WORK INSTRUCTION: The answer must reproduce every record exactly, with all pictures omitted.

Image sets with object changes
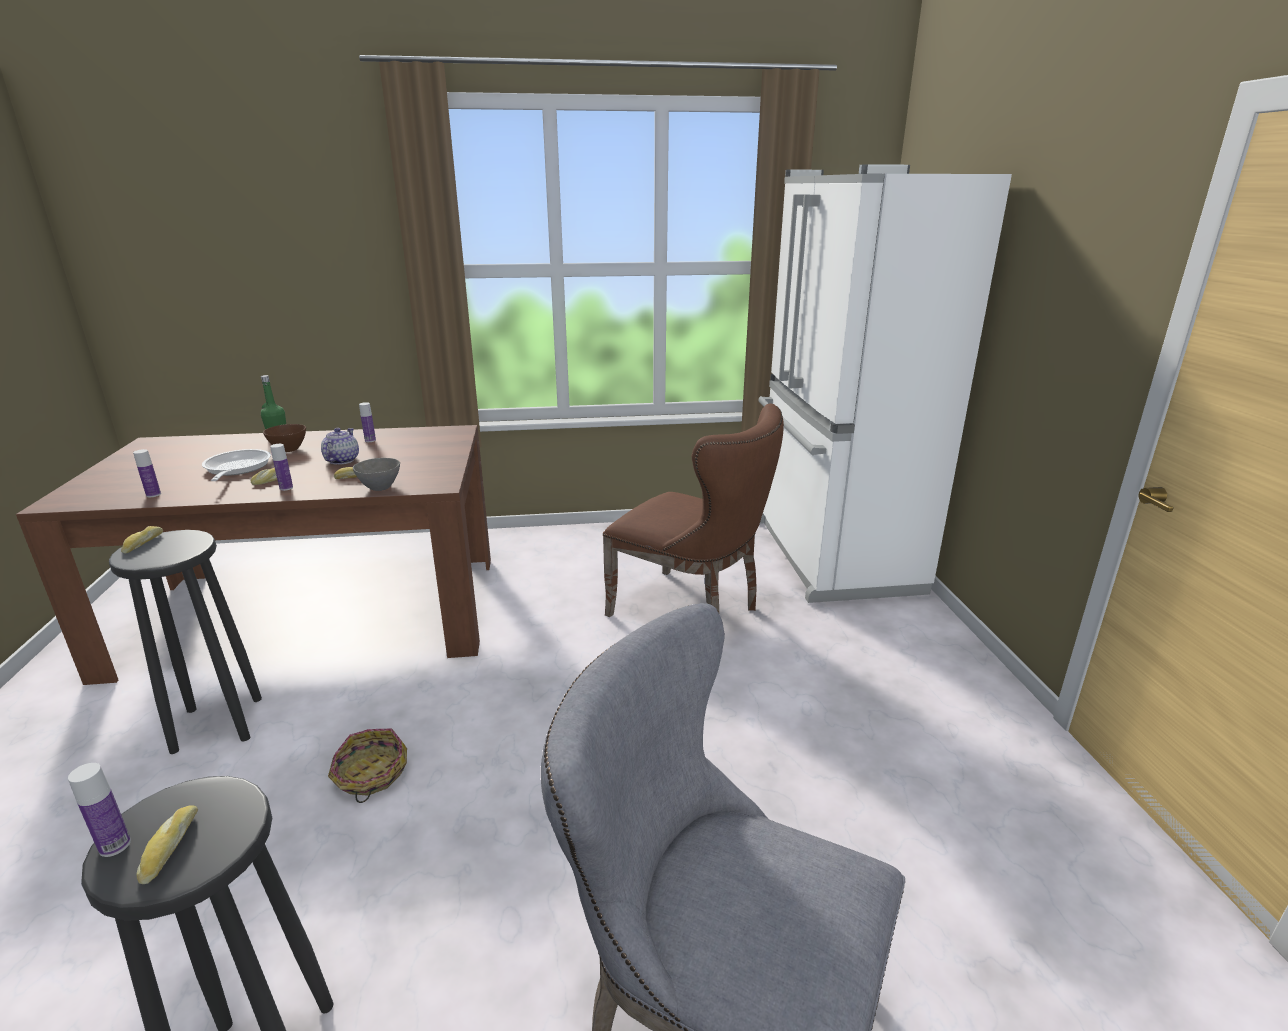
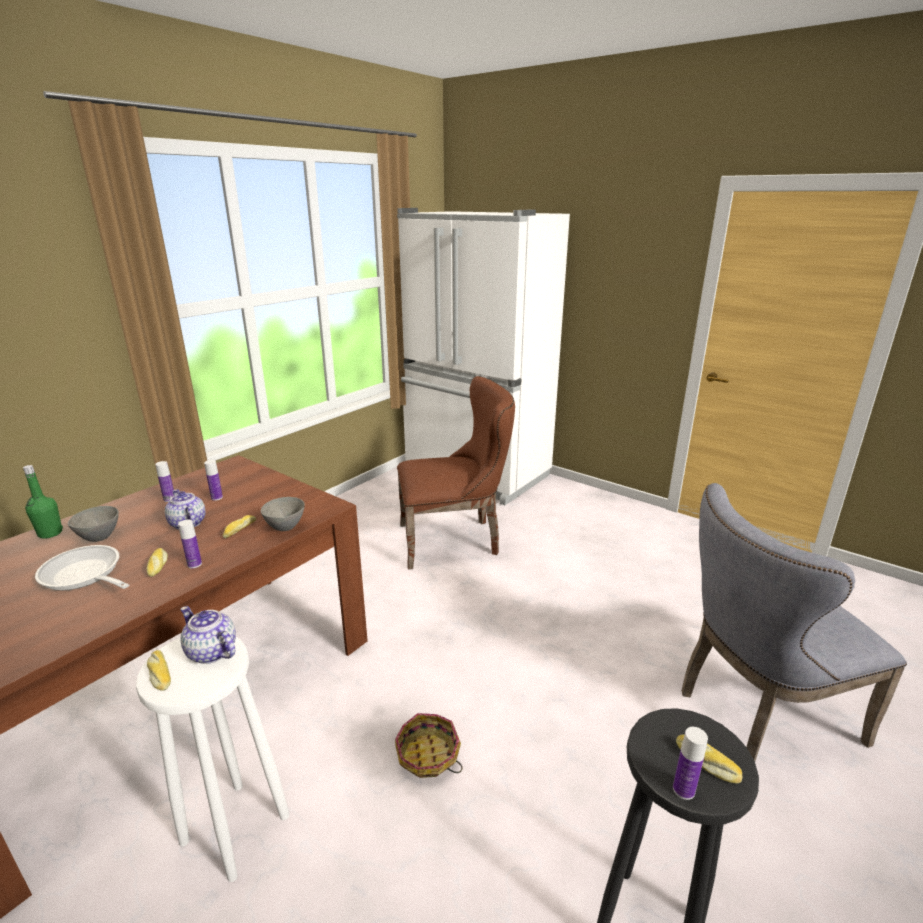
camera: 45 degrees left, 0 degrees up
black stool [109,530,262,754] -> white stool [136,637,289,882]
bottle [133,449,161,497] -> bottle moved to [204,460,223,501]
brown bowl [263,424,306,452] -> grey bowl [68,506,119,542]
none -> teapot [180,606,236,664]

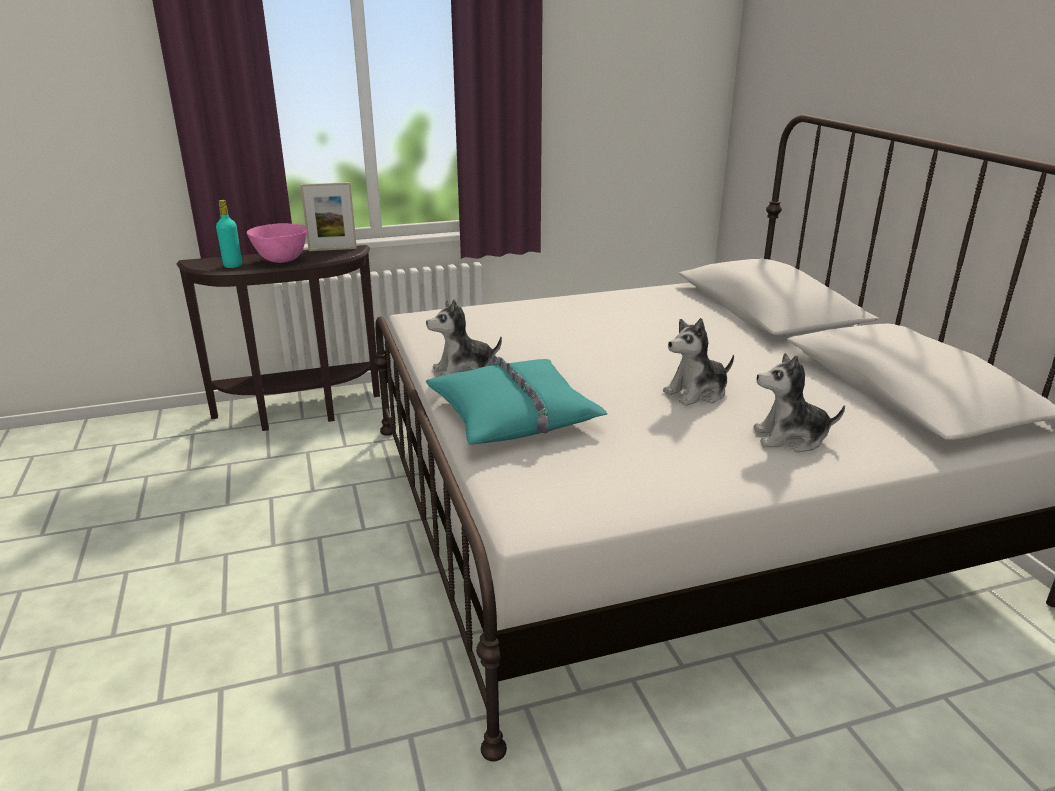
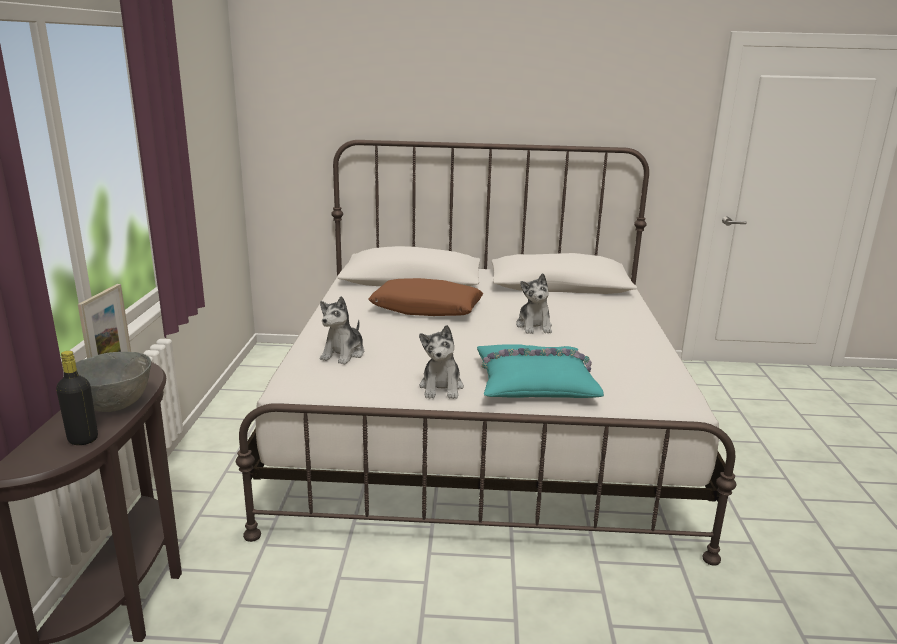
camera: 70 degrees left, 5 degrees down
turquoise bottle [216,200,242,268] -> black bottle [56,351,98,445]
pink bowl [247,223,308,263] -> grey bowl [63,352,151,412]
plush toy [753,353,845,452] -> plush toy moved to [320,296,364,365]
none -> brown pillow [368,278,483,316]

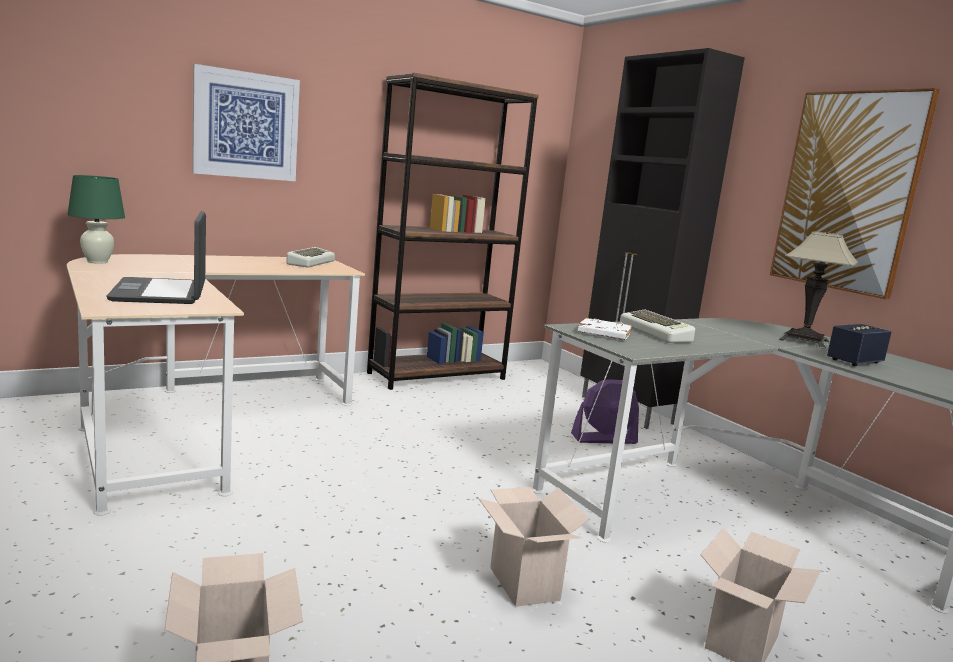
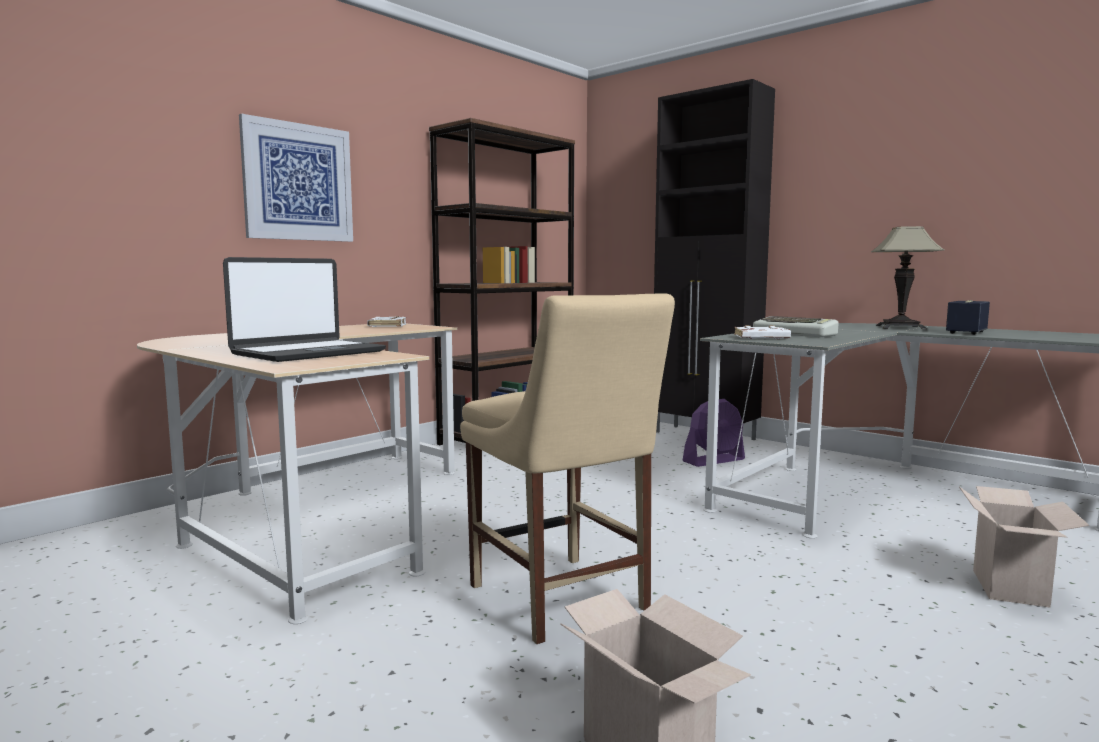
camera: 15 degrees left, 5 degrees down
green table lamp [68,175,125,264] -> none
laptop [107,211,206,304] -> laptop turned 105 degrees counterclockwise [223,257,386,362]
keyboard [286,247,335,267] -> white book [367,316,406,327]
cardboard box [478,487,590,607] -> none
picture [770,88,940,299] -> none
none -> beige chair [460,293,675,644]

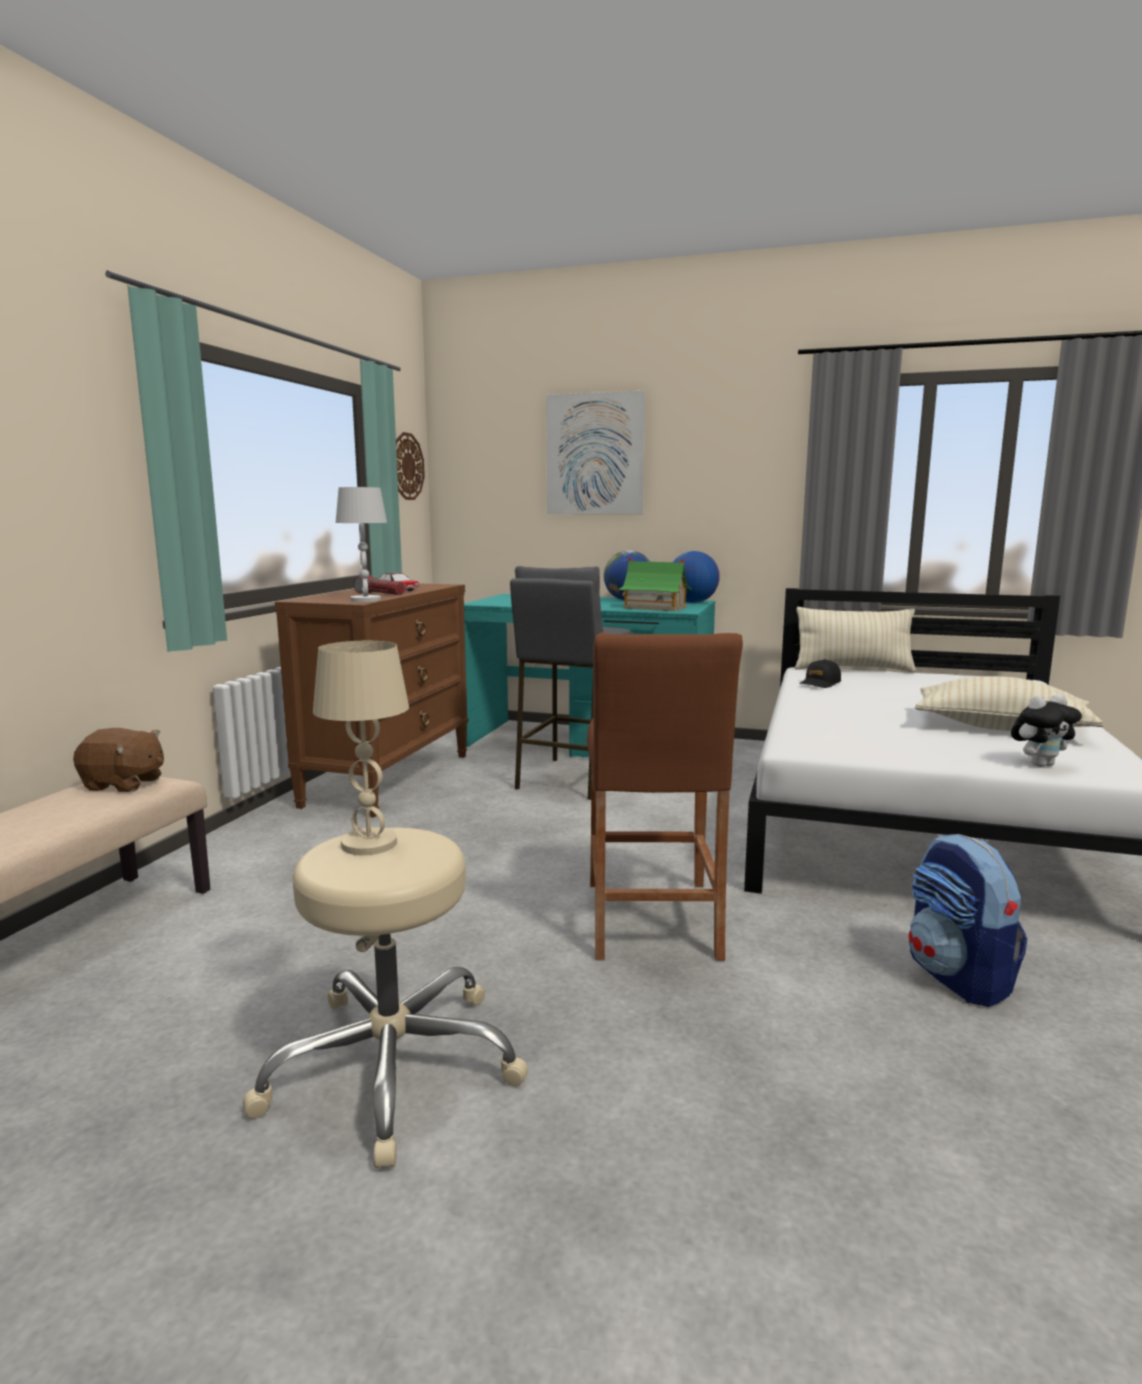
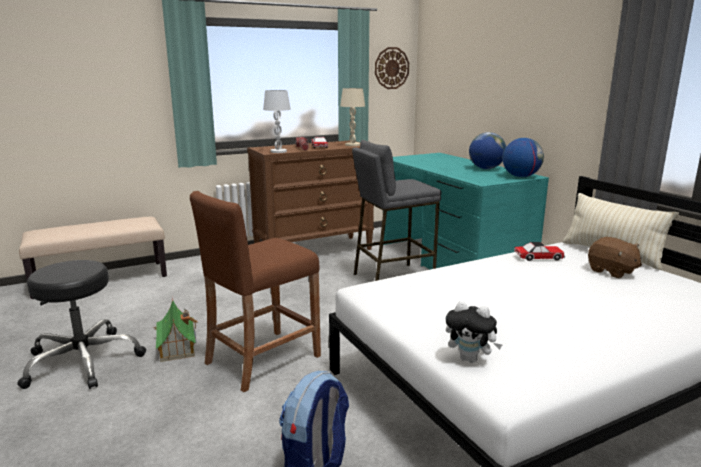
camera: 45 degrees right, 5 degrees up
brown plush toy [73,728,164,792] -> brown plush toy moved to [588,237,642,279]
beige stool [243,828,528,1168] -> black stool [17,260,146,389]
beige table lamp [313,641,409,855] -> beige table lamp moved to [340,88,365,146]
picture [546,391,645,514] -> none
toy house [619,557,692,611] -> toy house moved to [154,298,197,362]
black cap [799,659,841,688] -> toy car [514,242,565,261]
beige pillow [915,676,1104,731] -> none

TASK RESULT:
camera: 45 degrees left, 0 degrees up
black stool [109,530,262,754] -> white stool [136,637,289,882]
bottle [133,449,161,497] -> bottle moved to [204,460,223,501]
brown bowl [263,424,306,452] -> grey bowl [68,506,119,542]
none -> teapot [180,606,236,664]

camera: 70 degrees left, 5 degrees down
turquoise bottle [216,200,242,268] -> black bottle [56,351,98,445]
pink bowl [247,223,308,263] -> grey bowl [63,352,151,412]
plush toy [753,353,845,452] -> plush toy moved to [320,296,364,365]
none -> brown pillow [368,278,483,316]

camera: 15 degrees left, 5 degrees down
green table lamp [68,175,125,264] -> none
laptop [107,211,206,304] -> laptop turned 105 degrees counterclockwise [223,257,386,362]
keyboard [286,247,335,267] -> white book [367,316,406,327]
cardboard box [478,487,590,607] -> none
picture [770,88,940,299] -> none
none -> beige chair [460,293,675,644]

camera: 45 degrees right, 5 degrees up
brown plush toy [73,728,164,792] -> brown plush toy moved to [588,237,642,279]
beige stool [243,828,528,1168] -> black stool [17,260,146,389]
beige table lamp [313,641,409,855] -> beige table lamp moved to [340,88,365,146]
picture [546,391,645,514] -> none
toy house [619,557,692,611] -> toy house moved to [154,298,197,362]
black cap [799,659,841,688] -> toy car [514,242,565,261]
beige pillow [915,676,1104,731] -> none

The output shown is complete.